Buyer’s Advocacy Confusion

I can’t believe we let that little brat slip right past us again. There we were, sitting outside of a cafe in Elsternwick, searching through the internet for new blog posts by the time-travelling kid, Benjamin. And then, we find one uploaded minutes earlier, with the kid saying that he saw us having lunch in our exact spot! If we hadn’t been so focused on the search, we would have found him. So frustrating. Of course, it’s all Jackie’s fault. I told him to keep a lookout while I did the internet search. He probably got distracted by one of the waitresses or something.
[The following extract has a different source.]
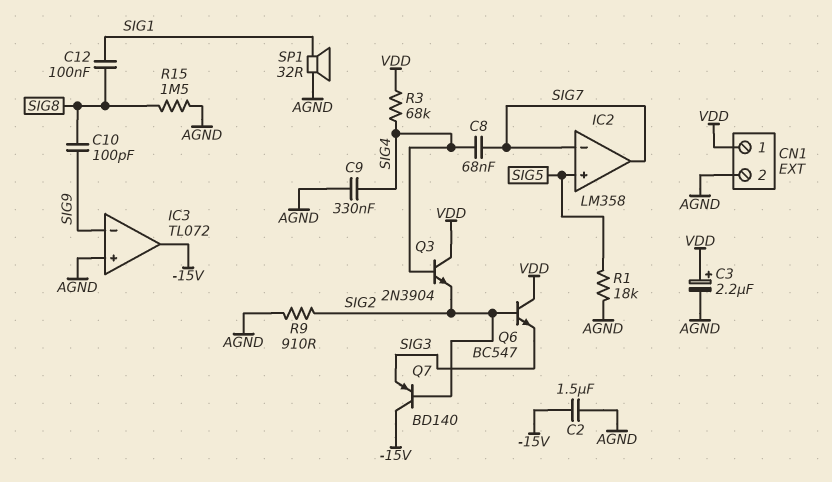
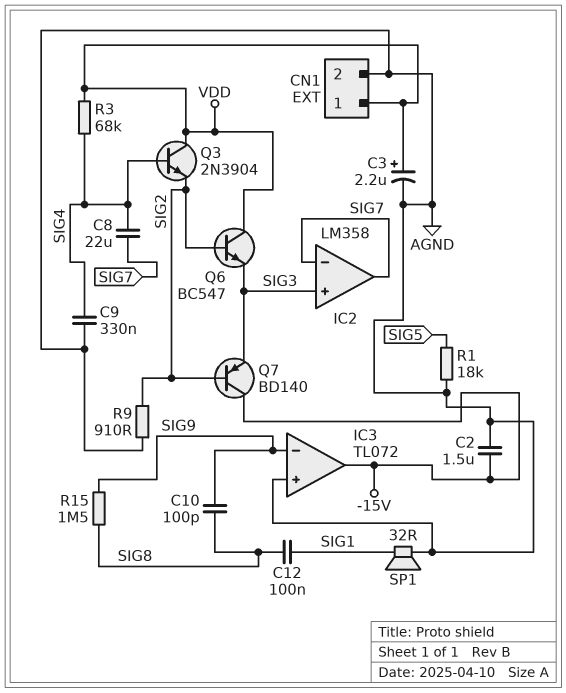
C8: 68nF (SIG4, SIG7) -> 22uF (SIG4, SIG7)
IC2 pin in+: SIG5 -> SIG3
R15: 1.5M (AGND, SIG8) -> 1.5M (SIG8, SIG9)

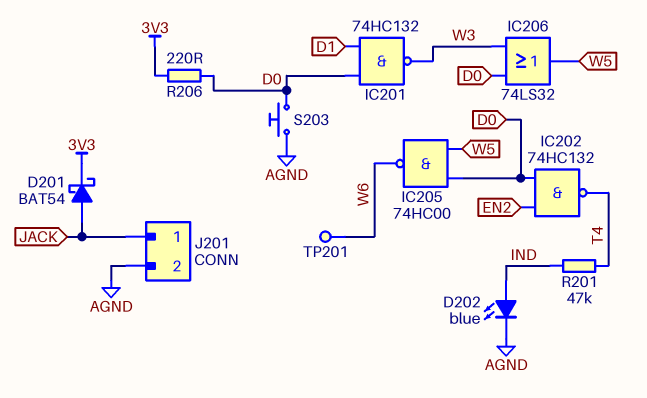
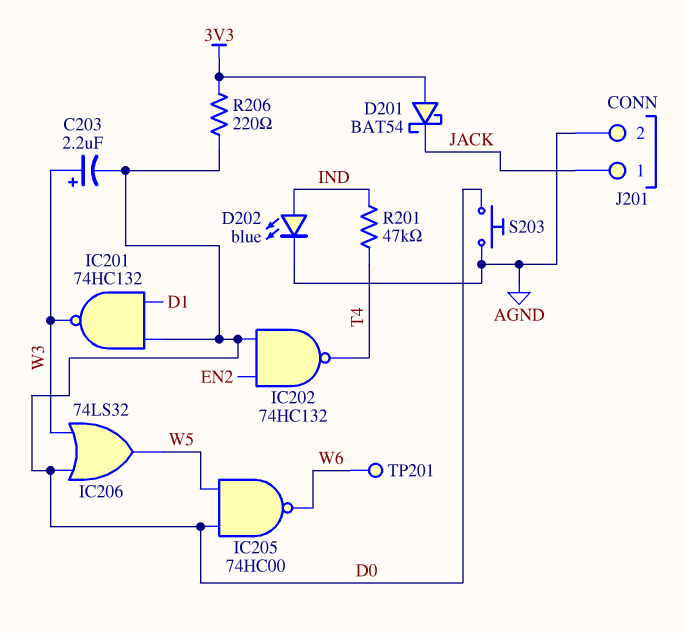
C203: none -> 2.2uF (plus W3, minus D0)
D201: schottky BAT54 (A JACK, K 3V3) -> schottky BAT54 (A 3V3, K JACK)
We’ve been to several trustworthy property advocates throughout Melbourne looking for the kid, ever since he stopped going to conveyancers, but we haven’t had any luck. Now we’re going to have to keep searching blind. I mean, he did say he’d be going across town, so at least that’s something. But still, I feel like this is pretty pointless. It’s not like we can go back to Mr Manager without the kid, though. He’s waiting in 1956 for us, and he won’t be happy if we fail our mission. In fact, we might even get evaporated for failing again.

So, if I want to keep my body and not become a sentient cloud of gas, I’d better go with Jackie to this buyer’s agent near Elsternwick. It’s unlikely that Benjamin is there, but he might be trying to trick us with his blog post. Maybe he was trying to get us away from here so that he could come back. After all, this buyer’s advocacy is one of the best-reviewed in all of Melbourne. It makes sense that he’d want to go there.

Believe me, the threat of being evaporated by Mr Manager is a real one. I once had a friend who worked for internal marketing at the Time Travel Agency, and he got evaporated just for misspelling a word. Mr Manager means business.

So, overall I’d give my day a 4 out of 10.